I, along with another person spent the entire 11:00 AM to 2:00 PM period helping to repair a leaking Nespresso Inissia. This coffee machine forces hot water through coffee pods at high pressure to produce an espresso brew. After spending quite a bit of time disassembling, testing, and staring blankly at the thing, we found out that the leak came from where the cup-puncturing piece connected with the heating element. The cup-puncturing piece was a roughly cylindrical GF-nylon piece that slid like a piston into a hole in the heating element where the heated water came out. An O-ring provided sealing and two plastic tabs kept heater and puncture-r locked together. Unfortunately, one tab had snapped off (possibly due to the repeated heating and cooling of the part combined with GF-nylon’s brittleness), causing the connection to leak. Since there was nothing we could do, we put the machine back together. By cutting the foil off one used cup, scraping the coffee out, and stacking another cup on top to create a double-thickness cup, we were able to decrease leaking since the thicker cup pressed against the cup-puncturer, keeping it more or less sealed in place.

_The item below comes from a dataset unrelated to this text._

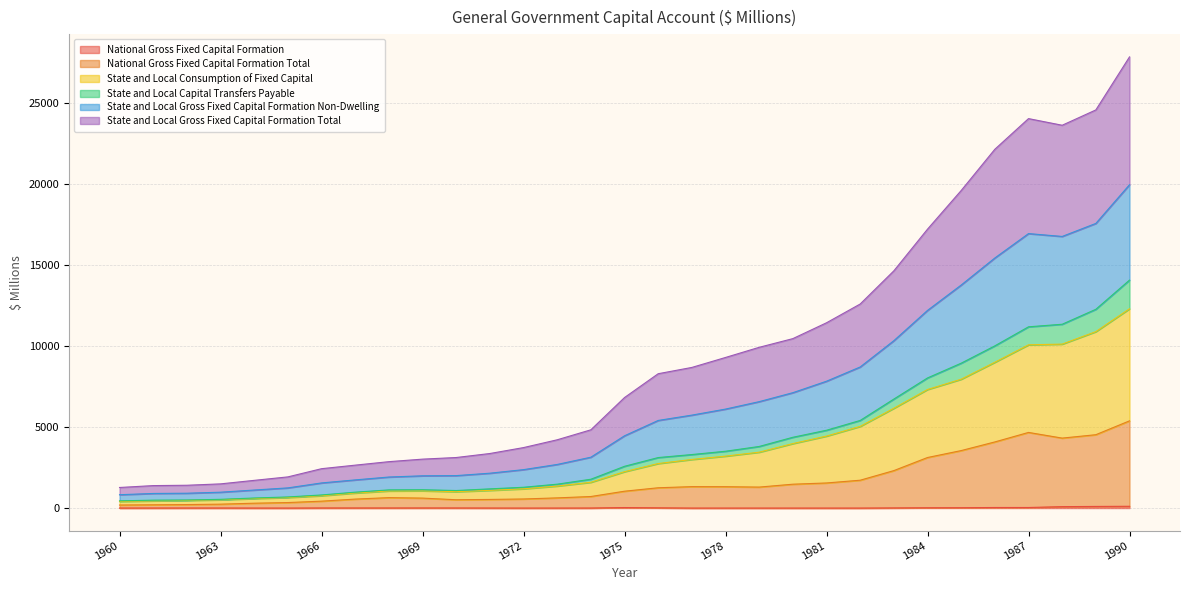

What is the maximum value shown in the chart?

27846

The coffee machine owner had initially said the leaking water was cold, implying that it leaked before the heating element. However, we found that the water cooled down significantly as it fell, showing that the temperature of the leaking water is not always indicative of where it leaks from. They said they preferred this discontinued machine, which brewed coffee like a traditional espresso machine, over a newer model which poured water in the pod and spun it at high speed using centrifugal force to create pressure. However, a replacement machine of this discontinued model would be really expensive while a real espresso machine would be really, really expensive.
Helpful guides for identifying leaks and disassembly of the Nespresso Inissia can be found here (Youtube video) and here (iFixit guide). The section of the video pertaining to this coffee machine’s leak starts at 14:26.

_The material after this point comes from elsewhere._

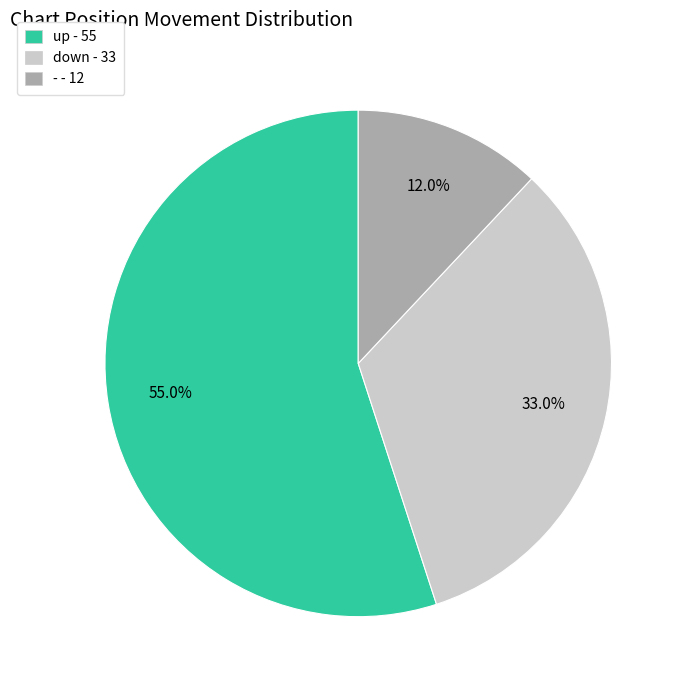

To the nearest percent, what portion does up represent?

55%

The disassembly of this coffee machine was truly painful. It can be said without a doubt this machine was not designed to be repaired. The entire thing was held together by snap-fit plastic pieces with hard-to-find tabs/clips with only 2 torx screws holding the handle on. Other coffee machines aren’t much better: a Keurig machine that I attempted to disassemble some months prior was even harder to take apart — most of the clips snapped and we didn’t attempt a reassembly after the customer decided against replacing the faulty bimetallic thermostat.